**Exercise description**
Write out every line of the records below without changes, leaving out the pictures.

[Stored items]
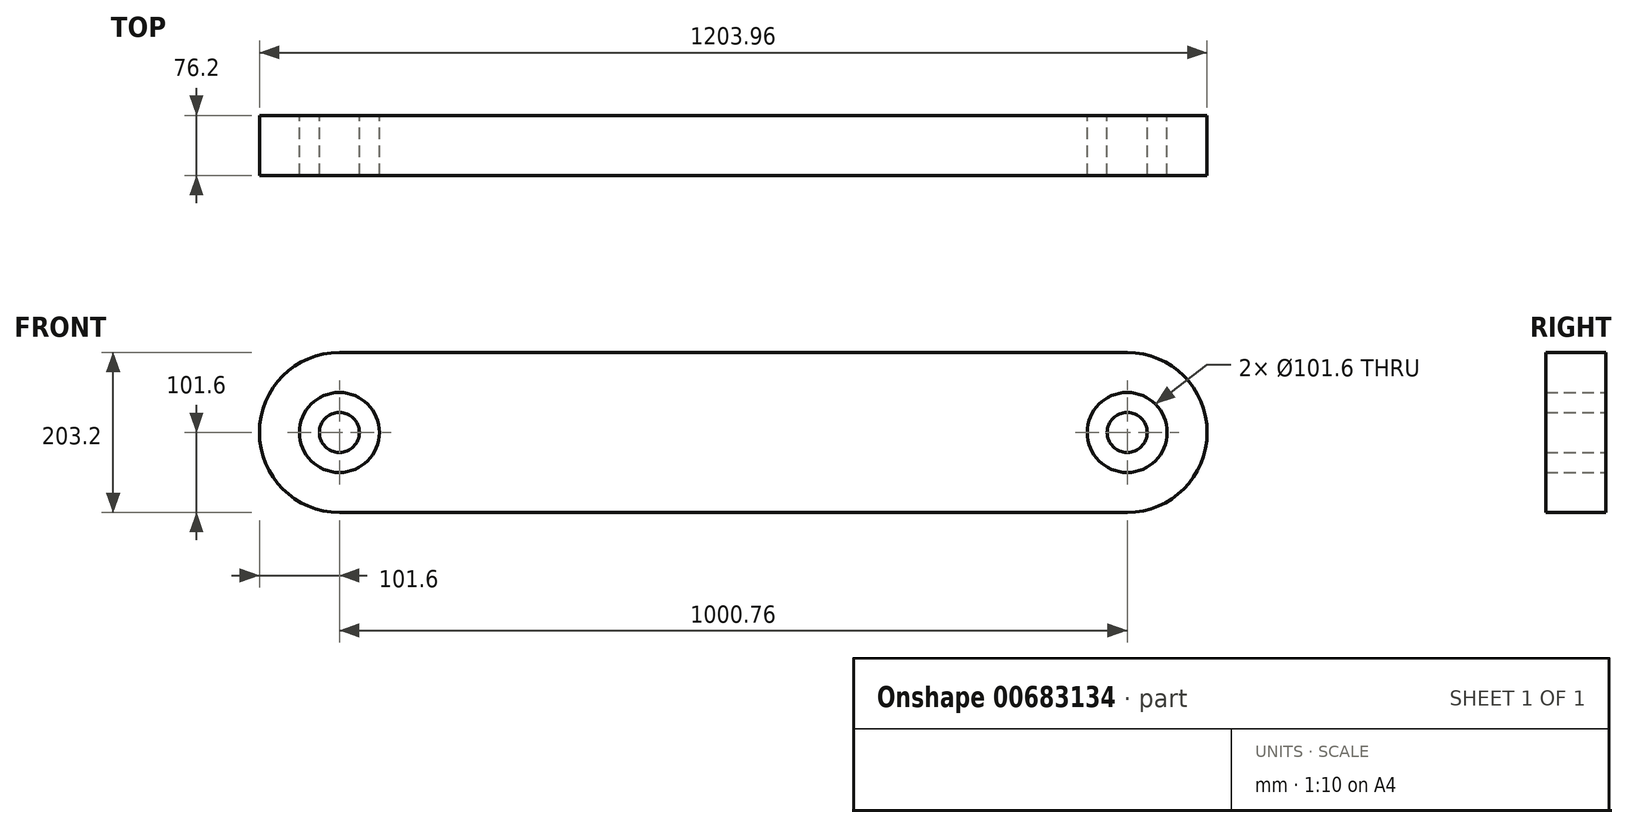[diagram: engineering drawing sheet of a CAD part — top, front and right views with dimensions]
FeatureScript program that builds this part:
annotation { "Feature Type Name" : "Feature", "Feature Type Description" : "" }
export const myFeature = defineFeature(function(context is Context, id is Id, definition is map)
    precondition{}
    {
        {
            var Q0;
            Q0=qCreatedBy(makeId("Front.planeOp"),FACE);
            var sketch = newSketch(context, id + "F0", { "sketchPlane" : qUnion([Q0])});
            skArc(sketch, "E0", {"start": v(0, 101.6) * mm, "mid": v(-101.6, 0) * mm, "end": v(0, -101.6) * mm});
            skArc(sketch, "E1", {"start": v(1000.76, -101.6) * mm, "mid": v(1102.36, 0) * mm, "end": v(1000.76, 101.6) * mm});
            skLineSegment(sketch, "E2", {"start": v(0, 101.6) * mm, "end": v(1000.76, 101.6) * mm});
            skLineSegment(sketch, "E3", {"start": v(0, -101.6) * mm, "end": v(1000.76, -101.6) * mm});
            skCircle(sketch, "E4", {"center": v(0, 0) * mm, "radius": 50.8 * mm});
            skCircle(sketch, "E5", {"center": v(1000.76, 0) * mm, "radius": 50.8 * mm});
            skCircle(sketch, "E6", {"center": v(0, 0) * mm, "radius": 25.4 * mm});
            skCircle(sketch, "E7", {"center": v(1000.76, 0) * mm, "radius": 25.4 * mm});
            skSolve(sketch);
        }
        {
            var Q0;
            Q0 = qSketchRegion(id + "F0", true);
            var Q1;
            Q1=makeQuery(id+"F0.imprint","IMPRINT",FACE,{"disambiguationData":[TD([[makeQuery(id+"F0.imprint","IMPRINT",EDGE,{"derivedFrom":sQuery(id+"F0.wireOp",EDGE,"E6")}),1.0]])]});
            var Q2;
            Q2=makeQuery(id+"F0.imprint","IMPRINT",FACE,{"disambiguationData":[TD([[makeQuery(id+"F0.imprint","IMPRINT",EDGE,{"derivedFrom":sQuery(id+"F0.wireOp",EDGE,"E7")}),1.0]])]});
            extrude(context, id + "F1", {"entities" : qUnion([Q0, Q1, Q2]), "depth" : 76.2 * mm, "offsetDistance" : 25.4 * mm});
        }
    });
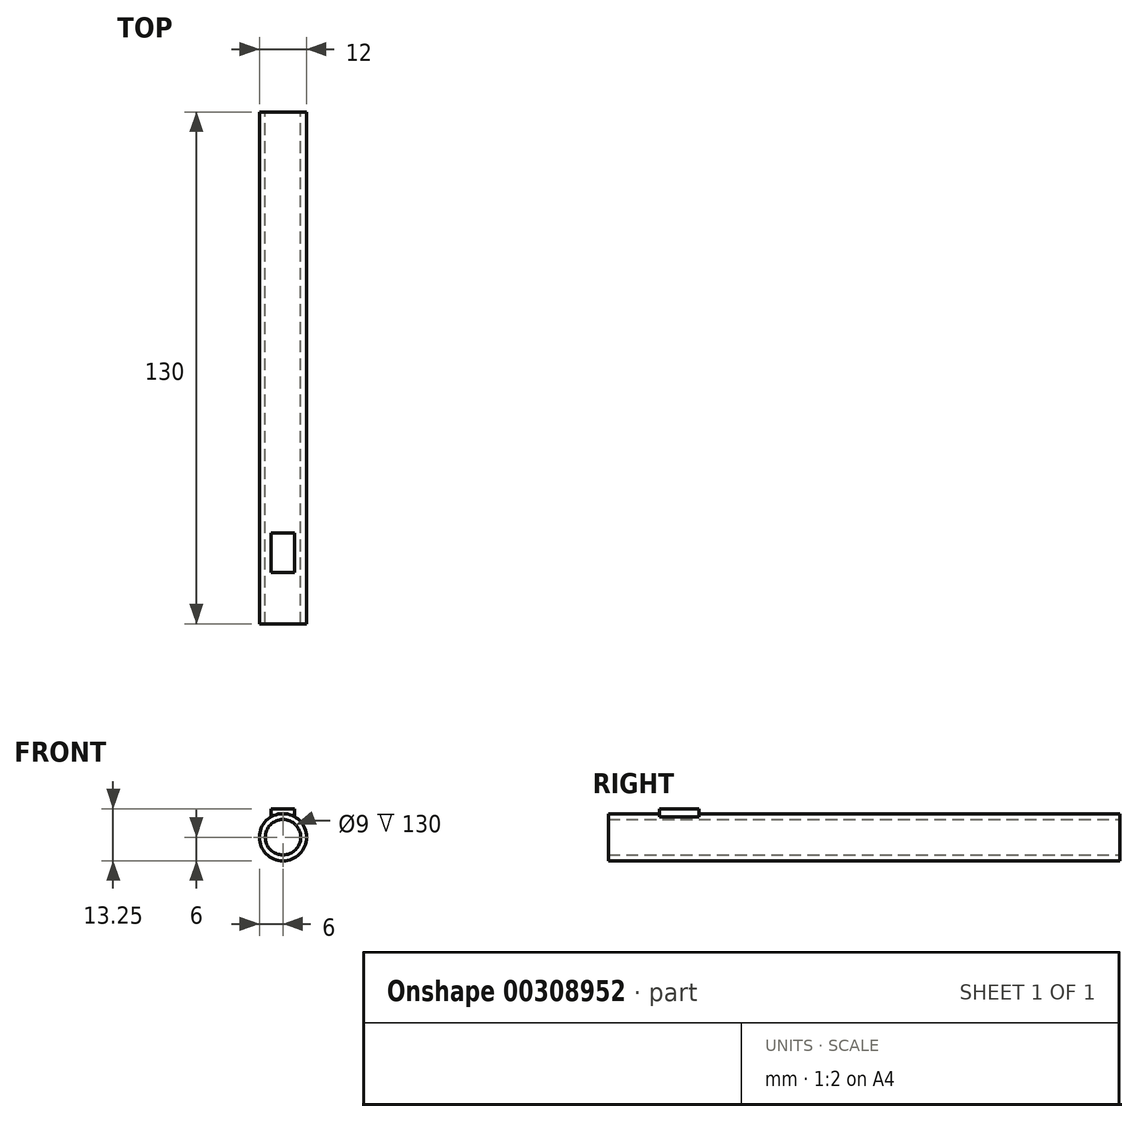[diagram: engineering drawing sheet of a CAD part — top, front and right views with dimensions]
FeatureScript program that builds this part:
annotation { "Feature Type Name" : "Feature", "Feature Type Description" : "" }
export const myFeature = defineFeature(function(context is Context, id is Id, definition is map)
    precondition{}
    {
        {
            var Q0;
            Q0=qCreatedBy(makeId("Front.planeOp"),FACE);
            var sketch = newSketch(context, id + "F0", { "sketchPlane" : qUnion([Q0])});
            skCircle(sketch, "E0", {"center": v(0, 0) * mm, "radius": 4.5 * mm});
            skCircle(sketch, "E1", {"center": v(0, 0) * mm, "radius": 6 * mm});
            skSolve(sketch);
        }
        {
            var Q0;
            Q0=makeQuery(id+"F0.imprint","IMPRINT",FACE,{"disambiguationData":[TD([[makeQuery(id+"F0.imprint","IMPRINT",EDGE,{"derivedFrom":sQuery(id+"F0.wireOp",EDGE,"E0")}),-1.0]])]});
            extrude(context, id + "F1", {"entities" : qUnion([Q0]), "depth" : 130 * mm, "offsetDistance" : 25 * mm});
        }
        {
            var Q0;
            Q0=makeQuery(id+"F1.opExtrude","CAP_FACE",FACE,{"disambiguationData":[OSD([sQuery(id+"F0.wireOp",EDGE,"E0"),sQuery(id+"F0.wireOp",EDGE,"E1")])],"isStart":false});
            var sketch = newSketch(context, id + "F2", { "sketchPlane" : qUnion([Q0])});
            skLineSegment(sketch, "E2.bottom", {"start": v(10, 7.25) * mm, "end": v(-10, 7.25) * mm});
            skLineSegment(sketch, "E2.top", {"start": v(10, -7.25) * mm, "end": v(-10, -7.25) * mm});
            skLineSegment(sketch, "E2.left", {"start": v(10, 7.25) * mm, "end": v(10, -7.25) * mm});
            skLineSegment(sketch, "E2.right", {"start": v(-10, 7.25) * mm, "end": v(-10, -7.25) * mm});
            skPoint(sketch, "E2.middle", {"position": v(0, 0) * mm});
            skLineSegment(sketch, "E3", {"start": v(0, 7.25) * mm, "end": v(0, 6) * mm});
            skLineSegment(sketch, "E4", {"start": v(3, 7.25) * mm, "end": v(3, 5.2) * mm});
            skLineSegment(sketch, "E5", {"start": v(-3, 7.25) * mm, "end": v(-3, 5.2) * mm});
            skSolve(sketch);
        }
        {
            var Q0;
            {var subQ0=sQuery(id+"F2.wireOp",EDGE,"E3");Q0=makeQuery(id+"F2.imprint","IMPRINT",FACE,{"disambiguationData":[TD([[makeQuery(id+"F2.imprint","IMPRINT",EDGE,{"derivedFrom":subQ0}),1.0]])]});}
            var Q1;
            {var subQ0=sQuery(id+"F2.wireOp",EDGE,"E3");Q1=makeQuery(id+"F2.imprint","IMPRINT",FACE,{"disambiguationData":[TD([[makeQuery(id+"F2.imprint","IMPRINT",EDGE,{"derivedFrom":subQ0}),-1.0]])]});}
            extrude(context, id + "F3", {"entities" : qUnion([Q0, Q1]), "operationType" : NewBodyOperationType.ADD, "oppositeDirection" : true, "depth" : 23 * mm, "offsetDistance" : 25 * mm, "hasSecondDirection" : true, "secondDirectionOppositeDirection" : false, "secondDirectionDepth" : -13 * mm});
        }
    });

**Result**
[diagram: engineering drawing sheet of a CAD part — top, front and right views with dimensions]
FeatureScript program that builds this part:
annotation { "Feature Type Name" : "Feature", "Feature Type Description" : "" }
export const myFeature = defineFeature(function(context is Context, id is Id, definition is map)
    precondition{}
    {
        {
            var Q0;
            Q0=qCreatedBy(makeId("Front.planeOp"),FACE);
            var sketch = newSketch(context, id + "F0", { "sketchPlane" : qUnion([Q0])});
            skArc(sketch, "E0", {"start": v(0, 101.6) * mm, "mid": v(-101.6, 0) * mm, "end": v(0, -101.6) * mm});
            skArc(sketch, "E1", {"start": v(1000.76, -101.6) * mm, "mid": v(1102.36, 0) * mm, "end": v(1000.76, 101.6) * mm});
            skLineSegment(sketch, "E2", {"start": v(0, 101.6) * mm, "end": v(1000.76, 101.6) * mm});
            skLineSegment(sketch, "E3", {"start": v(0, -101.6) * mm, "end": v(1000.76, -101.6) * mm});
            skCircle(sketch, "E4", {"center": v(0, 0) * mm, "radius": 50.8 * mm});
            skCircle(sketch, "E5", {"center": v(1000.76, 0) * mm, "radius": 50.8 * mm});
            skCircle(sketch, "E6", {"center": v(0, 0) * mm, "radius": 25.4 * mm});
            skCircle(sketch, "E7", {"center": v(1000.76, 0) * mm, "radius": 25.4 * mm});
            skSolve(sketch);
        }
        {
            var Q0;
            Q0 = qSketchRegion(id + "F0", true);
            var Q1;
            Q1=makeQuery(id+"F0.imprint","IMPRINT",FACE,{"disambiguationData":[TD([[makeQuery(id+"F0.imprint","IMPRINT",EDGE,{"derivedFrom":sQuery(id+"F0.wireOp",EDGE,"E6")}),1.0]])]});
            var Q2;
            Q2=makeQuery(id+"F0.imprint","IMPRINT",FACE,{"disambiguationData":[TD([[makeQuery(id+"F0.imprint","IMPRINT",EDGE,{"derivedFrom":sQuery(id+"F0.wireOp",EDGE,"E7")}),1.0]])]});
            extrude(context, id + "F1", {"entities" : qUnion([Q0, Q1, Q2]), "depth" : 76.2 * mm, "offsetDistance" : 25.4 * mm});
        }
    });
[diagram: engineering drawing sheet of a CAD part — top, front and right views with dimensions]
FeatureScript program that builds this part:
annotation { "Feature Type Name" : "Feature", "Feature Type Description" : "" }
export const myFeature = defineFeature(function(context is Context, id is Id, definition is map)
    precondition{}
    {
        {
            var Q0;
            Q0=qCreatedBy(makeId("Front.planeOp"),FACE);
            var sketch = newSketch(context, id + "F0", { "sketchPlane" : qUnion([Q0])});
            skCircle(sketch, "E0", {"center": v(0, 0) * mm, "radius": 4.5 * mm});
            skCircle(sketch, "E1", {"center": v(0, 0) * mm, "radius": 6 * mm});
            skSolve(sketch);
        }
        {
            var Q0;
            Q0=makeQuery(id+"F0.imprint","IMPRINT",FACE,{"disambiguationData":[TD([[makeQuery(id+"F0.imprint","IMPRINT",EDGE,{"derivedFrom":sQuery(id+"F0.wireOp",EDGE,"E0")}),-1.0]])]});
            extrude(context, id + "F1", {"entities" : qUnion([Q0]), "depth" : 130 * mm, "offsetDistance" : 25 * mm});
        }
        {
            var Q0;
            Q0=makeQuery(id+"F1.opExtrude","CAP_FACE",FACE,{"disambiguationData":[OSD([sQuery(id+"F0.wireOp",EDGE,"E0"),sQuery(id+"F0.wireOp",EDGE,"E1")])],"isStart":false});
            var sketch = newSketch(context, id + "F2", { "sketchPlane" : qUnion([Q0])});
            skLineSegment(sketch, "E2.bottom", {"start": v(10, 7.25) * mm, "end": v(-10, 7.25) * mm});
            skLineSegment(sketch, "E2.top", {"start": v(10, -7.25) * mm, "end": v(-10, -7.25) * mm});
            skLineSegment(sketch, "E2.left", {"start": v(10, 7.25) * mm, "end": v(10, -7.25) * mm});
            skLineSegment(sketch, "E2.right", {"start": v(-10, 7.25) * mm, "end": v(-10, -7.25) * mm});
            skPoint(sketch, "E2.middle", {"position": v(0, 0) * mm});
            skLineSegment(sketch, "E3", {"start": v(0, 7.25) * mm, "end": v(0, 6) * mm});
            skLineSegment(sketch, "E4", {"start": v(3, 7.25) * mm, "end": v(3, 5.2) * mm});
            skLineSegment(sketch, "E5", {"start": v(-3, 7.25) * mm, "end": v(-3, 5.2) * mm});
            skSolve(sketch);
        }
        {
            var Q0;
            {var subQ0=sQuery(id+"F2.wireOp",EDGE,"E3");Q0=makeQuery(id+"F2.imprint","IMPRINT",FACE,{"disambiguationData":[TD([[makeQuery(id+"F2.imprint","IMPRINT",EDGE,{"derivedFrom":subQ0}),1.0]])]});}
            var Q1;
            {var subQ0=sQuery(id+"F2.wireOp",EDGE,"E3");Q1=makeQuery(id+"F2.imprint","IMPRINT",FACE,{"disambiguationData":[TD([[makeQuery(id+"F2.imprint","IMPRINT",EDGE,{"derivedFrom":subQ0}),-1.0]])]});}
            extrude(context, id + "F3", {"entities" : qUnion([Q0, Q1]), "operationType" : NewBodyOperationType.ADD, "oppositeDirection" : true, "depth" : 23 * mm, "offsetDistance" : 25 * mm, "hasSecondDirection" : true, "secondDirectionOppositeDirection" : false, "secondDirectionDepth" : -13 * mm});
        }
    });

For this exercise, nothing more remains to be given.